:: Excerpted passage ::
I said: “The social agenda, it would seem, is to make the world safe for high-schoolish exclusion.”
And: “I don’t think there is anything good about indulging and encouraging the worst in people.”
And: “Here is the unstated moral principle undergirding ‘realweenie’: It is a moral good for like-minded people to get together to chortle about other people they don’t like.”
To this, Joseph Ferrara asks: “Where are the examples of chortling?”
The answer was posted last night at Sellsius, with Teresa Boardman as the first commenter:

By these means do Joseph and Teresa rebut me by proving me right in every particular.
I saw every bit of this coming from Pat Kitano’s original post. I wasn’t working them, playing them like chess pieces. But people are who they are, and they will act upon their base premises, no matter what.
:::
:: Entries supplied ::
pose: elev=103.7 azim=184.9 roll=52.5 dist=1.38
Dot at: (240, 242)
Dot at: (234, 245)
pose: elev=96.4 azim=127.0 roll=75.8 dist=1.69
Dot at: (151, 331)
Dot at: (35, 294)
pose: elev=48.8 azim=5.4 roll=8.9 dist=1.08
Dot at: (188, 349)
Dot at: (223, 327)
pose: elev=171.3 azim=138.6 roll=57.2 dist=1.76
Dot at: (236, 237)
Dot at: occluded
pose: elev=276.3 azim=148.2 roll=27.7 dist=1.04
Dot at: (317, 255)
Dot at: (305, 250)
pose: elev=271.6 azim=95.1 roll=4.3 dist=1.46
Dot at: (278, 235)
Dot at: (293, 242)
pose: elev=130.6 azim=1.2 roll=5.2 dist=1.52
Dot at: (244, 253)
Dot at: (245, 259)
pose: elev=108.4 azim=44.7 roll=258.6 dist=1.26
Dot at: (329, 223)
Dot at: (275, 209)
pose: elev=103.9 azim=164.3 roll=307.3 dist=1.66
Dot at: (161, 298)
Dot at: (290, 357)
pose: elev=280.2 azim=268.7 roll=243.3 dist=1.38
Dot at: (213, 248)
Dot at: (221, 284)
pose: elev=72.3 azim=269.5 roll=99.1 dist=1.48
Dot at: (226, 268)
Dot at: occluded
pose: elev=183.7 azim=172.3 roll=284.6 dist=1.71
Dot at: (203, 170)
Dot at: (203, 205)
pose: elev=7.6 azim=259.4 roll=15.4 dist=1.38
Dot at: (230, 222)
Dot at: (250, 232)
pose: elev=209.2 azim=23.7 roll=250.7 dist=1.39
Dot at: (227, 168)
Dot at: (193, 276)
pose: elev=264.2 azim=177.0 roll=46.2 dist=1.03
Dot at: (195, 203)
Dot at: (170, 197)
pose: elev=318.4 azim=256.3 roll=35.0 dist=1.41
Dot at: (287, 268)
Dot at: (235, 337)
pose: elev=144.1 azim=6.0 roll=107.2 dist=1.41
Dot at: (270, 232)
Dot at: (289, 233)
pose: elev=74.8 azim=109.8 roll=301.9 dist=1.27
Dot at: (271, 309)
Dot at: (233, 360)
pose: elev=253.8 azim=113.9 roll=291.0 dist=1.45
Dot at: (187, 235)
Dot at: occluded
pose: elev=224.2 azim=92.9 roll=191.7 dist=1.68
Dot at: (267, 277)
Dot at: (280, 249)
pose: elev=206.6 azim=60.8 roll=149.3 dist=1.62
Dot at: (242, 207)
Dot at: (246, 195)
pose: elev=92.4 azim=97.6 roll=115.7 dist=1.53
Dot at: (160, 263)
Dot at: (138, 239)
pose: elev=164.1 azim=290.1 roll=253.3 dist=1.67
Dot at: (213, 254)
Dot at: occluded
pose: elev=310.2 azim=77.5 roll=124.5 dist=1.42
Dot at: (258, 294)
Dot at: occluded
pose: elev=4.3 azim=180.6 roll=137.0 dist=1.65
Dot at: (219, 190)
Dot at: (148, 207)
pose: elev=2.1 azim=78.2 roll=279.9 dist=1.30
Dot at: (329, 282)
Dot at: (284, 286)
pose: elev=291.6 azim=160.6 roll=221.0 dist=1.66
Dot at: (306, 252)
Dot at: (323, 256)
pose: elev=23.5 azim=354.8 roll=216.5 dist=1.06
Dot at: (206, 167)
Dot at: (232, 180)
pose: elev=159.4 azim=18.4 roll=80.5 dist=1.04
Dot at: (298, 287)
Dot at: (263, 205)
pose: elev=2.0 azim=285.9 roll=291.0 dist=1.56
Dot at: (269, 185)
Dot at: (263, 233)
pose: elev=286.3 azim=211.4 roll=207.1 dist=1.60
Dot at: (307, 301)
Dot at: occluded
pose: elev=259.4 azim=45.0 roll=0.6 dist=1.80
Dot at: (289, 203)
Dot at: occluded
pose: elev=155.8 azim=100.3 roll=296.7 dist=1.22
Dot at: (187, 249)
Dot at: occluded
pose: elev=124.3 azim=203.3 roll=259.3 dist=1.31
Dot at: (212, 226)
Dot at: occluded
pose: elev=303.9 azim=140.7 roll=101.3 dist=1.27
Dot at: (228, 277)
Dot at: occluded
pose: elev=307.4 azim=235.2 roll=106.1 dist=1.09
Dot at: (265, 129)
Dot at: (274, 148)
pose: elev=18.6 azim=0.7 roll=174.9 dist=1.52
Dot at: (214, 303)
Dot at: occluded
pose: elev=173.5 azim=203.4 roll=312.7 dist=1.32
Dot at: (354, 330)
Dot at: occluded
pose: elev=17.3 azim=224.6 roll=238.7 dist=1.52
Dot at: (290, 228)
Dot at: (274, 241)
:::
Can you resume the blog post about "realweenie" after its final sentence? The rows are separate from the blog post about "realweenie."

Michael Thoman quite properly chides me for suggesting that I had entertained the idea that Teresa’s weblog might be a joke. I never thought that was the case. In a comment at Sellsius, John Lockwood wonders if I had thought the weblog was directed at me. In fact, I thought it was directed at sites that, like BloodhoundBlog, are addressed to the industry rather than to consumers. I have seen Teresa make what I thought were underhanded comments, here and here, among others places, putting me on notice that she likes cutting people down to size, as people say.
What should you do about people like that? Avoid them, of course. There is nothing of the good in the dismantlement of oneself or the attempted dismantlement of other people.
This changed for me when I saw that weblog. I could stand up for what I know is right, knowing, in large measure, what to expect in consequence. Or I could take a chance a bunch of innocent people would get themselves cut down to size.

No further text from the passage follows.